Everything on the topic:
Coronavirus epidemic (COVID-19) 27422
–Information Services AD has specialized and effective means to counteract such malicious actions, which allowed the issuance of green certificates to continue, despite some known delays.
In the first hours after the announcement of the measures on October 20, 2021, a record number of green certificates were issued and removed from the system – over 106,000. By 3:00 pm today, over 64,000 certificates have been withdrawn. The system currently issues over 15,000 documents per hour.
The sources of malicious traffic that tries to disrupt the normal functioning of the system are infected computers and Internet-connected devices around the world:
The level of information security in Bulgaria is not at the required level, due to which malicious traffic is observed from the addresses of many legitimate users – hospitals, vaccination points, GPs and individual users at the NHIF. This requires their temporary restriction and gradual inclusion in the system.

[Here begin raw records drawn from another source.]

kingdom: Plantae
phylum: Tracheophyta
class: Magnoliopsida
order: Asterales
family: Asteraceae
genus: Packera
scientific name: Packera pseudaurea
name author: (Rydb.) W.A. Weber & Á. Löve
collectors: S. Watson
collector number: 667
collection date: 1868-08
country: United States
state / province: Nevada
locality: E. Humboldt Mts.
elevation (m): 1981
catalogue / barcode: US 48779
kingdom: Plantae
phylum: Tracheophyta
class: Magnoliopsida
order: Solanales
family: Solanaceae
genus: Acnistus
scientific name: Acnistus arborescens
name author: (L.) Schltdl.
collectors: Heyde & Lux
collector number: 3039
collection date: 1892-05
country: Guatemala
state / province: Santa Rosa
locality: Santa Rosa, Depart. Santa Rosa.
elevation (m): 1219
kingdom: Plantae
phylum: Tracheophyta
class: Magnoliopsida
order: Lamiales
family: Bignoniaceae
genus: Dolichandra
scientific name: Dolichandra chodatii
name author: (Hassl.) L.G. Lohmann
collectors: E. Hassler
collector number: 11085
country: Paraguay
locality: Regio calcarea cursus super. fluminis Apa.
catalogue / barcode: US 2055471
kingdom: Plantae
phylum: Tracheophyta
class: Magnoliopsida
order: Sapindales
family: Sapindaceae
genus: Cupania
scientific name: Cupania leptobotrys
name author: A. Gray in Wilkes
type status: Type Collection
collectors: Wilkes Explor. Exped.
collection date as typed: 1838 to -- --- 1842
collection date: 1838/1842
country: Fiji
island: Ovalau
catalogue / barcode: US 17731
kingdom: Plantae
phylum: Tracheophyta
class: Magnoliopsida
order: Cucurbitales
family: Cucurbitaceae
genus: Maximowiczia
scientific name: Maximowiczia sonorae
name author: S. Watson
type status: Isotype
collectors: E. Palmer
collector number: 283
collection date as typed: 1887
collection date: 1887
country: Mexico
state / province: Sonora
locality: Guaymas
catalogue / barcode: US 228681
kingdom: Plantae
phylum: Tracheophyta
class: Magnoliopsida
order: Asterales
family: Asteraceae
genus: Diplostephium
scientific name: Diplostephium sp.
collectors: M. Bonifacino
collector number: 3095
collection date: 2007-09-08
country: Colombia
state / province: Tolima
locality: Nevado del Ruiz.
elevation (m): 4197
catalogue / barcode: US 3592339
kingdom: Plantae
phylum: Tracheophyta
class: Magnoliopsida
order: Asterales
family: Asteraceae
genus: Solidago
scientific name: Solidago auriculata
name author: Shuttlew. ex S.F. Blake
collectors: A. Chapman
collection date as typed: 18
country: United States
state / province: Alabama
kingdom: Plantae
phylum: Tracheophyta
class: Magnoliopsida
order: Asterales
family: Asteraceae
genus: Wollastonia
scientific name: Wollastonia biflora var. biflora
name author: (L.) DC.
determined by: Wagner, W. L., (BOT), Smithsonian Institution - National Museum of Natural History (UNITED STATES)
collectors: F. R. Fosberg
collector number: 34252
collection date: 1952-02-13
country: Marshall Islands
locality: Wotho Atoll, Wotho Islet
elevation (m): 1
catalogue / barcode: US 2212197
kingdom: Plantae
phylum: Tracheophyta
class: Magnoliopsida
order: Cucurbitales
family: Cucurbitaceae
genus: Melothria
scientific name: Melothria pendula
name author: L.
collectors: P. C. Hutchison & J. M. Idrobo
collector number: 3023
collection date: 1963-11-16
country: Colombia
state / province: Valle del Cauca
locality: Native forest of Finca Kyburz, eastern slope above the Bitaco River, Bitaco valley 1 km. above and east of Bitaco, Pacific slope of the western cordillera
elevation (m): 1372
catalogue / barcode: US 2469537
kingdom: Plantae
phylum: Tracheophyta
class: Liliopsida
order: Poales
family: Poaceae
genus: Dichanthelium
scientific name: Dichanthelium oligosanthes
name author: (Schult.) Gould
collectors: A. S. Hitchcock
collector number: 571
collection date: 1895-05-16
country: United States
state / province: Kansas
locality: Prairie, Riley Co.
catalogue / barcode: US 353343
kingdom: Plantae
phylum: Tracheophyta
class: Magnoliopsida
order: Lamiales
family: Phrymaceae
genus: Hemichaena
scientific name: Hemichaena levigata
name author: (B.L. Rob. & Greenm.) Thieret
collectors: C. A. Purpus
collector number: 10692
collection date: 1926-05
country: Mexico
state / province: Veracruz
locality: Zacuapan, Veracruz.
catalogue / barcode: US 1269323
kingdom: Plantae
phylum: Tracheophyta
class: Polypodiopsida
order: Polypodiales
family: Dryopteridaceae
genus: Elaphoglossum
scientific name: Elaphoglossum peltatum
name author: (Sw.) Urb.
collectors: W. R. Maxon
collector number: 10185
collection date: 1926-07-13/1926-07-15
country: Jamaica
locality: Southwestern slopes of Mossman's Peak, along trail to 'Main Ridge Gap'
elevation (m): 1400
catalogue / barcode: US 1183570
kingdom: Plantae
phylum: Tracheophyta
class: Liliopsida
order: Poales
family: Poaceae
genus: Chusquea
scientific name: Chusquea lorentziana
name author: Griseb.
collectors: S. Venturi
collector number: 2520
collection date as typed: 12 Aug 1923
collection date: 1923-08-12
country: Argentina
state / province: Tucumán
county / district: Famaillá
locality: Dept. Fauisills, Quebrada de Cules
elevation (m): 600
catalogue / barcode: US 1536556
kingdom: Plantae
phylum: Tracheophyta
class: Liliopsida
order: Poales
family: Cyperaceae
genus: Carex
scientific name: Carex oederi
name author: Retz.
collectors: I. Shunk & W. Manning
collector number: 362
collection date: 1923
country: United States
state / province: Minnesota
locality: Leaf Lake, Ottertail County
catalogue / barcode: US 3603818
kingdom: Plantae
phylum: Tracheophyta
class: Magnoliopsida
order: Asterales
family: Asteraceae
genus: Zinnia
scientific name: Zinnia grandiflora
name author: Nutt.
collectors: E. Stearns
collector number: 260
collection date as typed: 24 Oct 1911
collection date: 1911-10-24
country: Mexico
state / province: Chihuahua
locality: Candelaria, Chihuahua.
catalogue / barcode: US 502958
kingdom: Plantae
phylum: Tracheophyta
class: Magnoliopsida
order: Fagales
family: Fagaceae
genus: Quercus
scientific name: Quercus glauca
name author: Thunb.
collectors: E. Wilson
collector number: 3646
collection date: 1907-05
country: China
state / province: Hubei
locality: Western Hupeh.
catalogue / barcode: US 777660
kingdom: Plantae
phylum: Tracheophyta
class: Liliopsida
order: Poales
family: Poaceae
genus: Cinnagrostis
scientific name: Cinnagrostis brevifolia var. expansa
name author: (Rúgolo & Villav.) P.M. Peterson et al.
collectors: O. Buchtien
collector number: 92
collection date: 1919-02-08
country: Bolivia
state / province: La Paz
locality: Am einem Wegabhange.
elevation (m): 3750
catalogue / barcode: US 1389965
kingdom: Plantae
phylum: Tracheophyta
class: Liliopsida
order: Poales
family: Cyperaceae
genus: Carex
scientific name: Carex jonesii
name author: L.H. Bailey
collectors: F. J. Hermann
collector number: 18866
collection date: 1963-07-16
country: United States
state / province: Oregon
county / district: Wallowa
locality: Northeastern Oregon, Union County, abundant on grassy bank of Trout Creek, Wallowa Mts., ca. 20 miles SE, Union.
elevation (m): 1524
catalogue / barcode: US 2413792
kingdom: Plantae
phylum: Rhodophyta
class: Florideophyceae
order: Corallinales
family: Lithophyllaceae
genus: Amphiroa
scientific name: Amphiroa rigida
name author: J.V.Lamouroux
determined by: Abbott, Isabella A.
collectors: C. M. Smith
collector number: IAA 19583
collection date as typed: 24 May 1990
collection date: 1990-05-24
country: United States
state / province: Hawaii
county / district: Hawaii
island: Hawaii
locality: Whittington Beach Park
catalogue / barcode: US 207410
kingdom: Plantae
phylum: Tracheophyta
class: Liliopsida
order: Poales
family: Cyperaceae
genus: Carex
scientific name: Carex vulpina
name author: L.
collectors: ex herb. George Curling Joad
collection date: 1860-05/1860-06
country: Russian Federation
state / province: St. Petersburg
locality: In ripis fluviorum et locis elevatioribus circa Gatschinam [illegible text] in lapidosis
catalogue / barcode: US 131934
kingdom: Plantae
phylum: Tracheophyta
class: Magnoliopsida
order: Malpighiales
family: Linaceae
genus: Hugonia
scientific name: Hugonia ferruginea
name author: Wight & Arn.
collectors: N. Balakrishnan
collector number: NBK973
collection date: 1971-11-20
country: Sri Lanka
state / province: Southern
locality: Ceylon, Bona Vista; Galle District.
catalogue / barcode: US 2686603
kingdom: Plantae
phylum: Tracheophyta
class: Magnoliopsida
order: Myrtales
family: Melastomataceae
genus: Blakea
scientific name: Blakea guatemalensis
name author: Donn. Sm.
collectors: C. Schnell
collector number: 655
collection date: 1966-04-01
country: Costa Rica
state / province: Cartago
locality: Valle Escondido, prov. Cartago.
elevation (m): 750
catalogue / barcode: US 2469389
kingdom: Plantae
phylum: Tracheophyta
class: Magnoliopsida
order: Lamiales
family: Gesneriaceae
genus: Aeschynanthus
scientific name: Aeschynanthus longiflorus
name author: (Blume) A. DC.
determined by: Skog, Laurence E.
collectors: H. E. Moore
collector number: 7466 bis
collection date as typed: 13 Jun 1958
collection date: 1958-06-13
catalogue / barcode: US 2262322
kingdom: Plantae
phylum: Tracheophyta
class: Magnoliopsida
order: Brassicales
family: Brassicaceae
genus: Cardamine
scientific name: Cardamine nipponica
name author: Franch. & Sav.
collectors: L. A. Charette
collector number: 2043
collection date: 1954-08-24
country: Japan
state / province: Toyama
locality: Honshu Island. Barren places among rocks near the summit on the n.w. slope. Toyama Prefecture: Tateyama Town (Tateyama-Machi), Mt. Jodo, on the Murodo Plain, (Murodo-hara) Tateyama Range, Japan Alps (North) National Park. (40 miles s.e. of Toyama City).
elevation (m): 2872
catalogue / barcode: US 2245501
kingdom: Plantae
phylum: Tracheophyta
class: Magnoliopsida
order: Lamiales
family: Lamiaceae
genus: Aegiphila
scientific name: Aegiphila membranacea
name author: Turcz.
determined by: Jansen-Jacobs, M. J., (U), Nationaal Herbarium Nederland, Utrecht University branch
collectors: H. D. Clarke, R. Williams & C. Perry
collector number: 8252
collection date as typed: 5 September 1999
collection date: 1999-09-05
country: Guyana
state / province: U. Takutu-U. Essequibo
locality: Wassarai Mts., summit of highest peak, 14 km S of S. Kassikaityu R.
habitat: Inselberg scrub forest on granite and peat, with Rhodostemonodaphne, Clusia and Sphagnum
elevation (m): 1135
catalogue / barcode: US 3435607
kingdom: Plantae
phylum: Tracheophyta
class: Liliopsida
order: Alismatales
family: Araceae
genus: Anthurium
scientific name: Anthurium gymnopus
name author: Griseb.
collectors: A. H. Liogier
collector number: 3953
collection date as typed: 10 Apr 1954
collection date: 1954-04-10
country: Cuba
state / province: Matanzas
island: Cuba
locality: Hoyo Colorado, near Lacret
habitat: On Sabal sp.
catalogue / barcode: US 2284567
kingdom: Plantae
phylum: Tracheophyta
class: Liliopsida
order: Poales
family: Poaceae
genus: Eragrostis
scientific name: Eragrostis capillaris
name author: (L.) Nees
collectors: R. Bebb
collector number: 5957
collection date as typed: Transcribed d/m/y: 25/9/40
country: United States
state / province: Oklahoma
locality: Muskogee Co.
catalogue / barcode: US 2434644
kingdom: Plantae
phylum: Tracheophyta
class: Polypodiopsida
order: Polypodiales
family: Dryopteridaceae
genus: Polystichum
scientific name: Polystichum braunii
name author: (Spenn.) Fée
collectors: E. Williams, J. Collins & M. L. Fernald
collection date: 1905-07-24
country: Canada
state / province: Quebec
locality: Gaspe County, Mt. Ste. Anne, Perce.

The teams of Information Services AD continue to work actively to ensure the operability of the NHIS and all services supported by the company, as well as to identify and neutralize the sources of threats.
Information Services AD apologizes to all medical persons and citizens who had difficulties with the use of the National Health Information System and thanks our technological partners for their assistance in neutralizing malicious actions.